The catastrophe—for to me it was no less a thing—had come upon me so suddenly that I was fairly stunned. From sheer force of habit I went over to the church and knelt before the altar; but I could not pray; I could only kneel there dumbly. I heard the screech of the three o'clock express coming in, and, a few minutes later, its longer screech as it departed. He had gone, then! I was not dreaming it: it was true. Down and down and down went my heart. And down and down and down went my head, humbled and prostrate. Alas, the end of hope, the fall of pride! Alas and alas for the fair house built upon the sand, wrecked and scattered!

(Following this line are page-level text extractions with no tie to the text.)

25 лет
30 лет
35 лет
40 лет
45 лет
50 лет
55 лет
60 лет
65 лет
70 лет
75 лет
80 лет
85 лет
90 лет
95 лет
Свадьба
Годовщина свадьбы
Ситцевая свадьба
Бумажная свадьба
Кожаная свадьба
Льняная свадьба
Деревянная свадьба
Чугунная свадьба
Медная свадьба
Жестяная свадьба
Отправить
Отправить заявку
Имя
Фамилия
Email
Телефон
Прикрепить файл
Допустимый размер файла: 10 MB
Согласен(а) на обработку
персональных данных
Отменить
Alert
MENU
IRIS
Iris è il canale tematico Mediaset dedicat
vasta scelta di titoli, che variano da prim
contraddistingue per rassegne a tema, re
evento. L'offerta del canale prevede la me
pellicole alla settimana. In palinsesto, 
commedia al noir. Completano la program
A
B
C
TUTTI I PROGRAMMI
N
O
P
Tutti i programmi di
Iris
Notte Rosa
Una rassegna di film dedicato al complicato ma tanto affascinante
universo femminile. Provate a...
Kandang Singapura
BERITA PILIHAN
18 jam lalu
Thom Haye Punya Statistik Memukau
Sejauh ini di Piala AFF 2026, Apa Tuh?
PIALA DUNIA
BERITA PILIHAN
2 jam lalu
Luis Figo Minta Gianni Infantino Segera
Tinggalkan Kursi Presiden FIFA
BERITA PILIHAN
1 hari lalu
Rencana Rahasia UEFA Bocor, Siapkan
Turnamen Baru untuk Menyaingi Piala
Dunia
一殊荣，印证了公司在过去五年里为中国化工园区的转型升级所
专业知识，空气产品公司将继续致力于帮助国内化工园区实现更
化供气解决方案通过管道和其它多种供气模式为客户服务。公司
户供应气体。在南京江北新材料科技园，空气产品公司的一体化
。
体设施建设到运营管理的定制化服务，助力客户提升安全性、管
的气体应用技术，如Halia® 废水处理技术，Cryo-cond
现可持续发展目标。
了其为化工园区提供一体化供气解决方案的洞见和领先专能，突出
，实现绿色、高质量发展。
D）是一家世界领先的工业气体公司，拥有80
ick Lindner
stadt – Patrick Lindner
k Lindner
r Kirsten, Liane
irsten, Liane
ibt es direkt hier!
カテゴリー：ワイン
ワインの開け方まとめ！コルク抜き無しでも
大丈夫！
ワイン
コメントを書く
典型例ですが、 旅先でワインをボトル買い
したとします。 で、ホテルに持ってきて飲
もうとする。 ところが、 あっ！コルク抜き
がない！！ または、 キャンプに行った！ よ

When I rose from my knees I staggered. I walked draggingly, as one walks with fetters upon the feet. Oh, it was a cruel world, a world in which nothing but inevitable loss awaited one, in which one was foredoomed to disappointment; a world in which one was leaf by leaf stripped bare.
I could not bear to look at his closed rooms, but turned my head aside as I passed them. Disconsolate Kerry barked at my passing step, and pawed frantically at the window, but I made no effort to release him. What comfort had I for the faithful creature, deserted by what he most loved?
His dismal outcries rasped my nerves raw; it was exactly as if the dog howled for the dead. And that John Flint was dead I had no reasonable cause to doubt. He was dead because Slippy McGee was alive. That thought drove me as with a whip out into the garden, for as black an hour as I have ever lived through—the sort of hour that leaves a scar upon the soul. The garden was very still, steeped and drowsing in the bright clear sunlight; only the bees were busy there, calling from flower-door to flower-door, and sometimes a vireo's sweet whistle fluted through the leaves. Pitache lay on John Flint's porch, and dozed with his head between his paws; Judge Mayne's Panch sat on the garden fence, and washed his black face, and watched the little dog out of his emerald eyes. All along the fences the scarlet salvia shot up its vivid spikes, and when the wind stirred, the red petals fell from it like drops of blood.
It seemed to me incongruous and cruel that one should suffer on such a day; grief is for gray days; but the sunlight mocks sorrow, the soft wind makes light of it. I was out of tune with this harmony, as I walked up and down with my rosary in my hand. I knew that every flying minute took him farther and farther away from me and from hope and happiness and honor, and brought him nearer and nearer to the whirlpool and the pit. I beat my hands together and the crucifix cut into my palms. I walked more rapidly, as if I could get away from the misery within. My heart ached intolerably, a mist dimmed my sight, and a hideous choking lump rose in my throat; and it seemed to me that, old and futile and alone, I was set down, not in my garden, but in the midst of the abomination of desolation.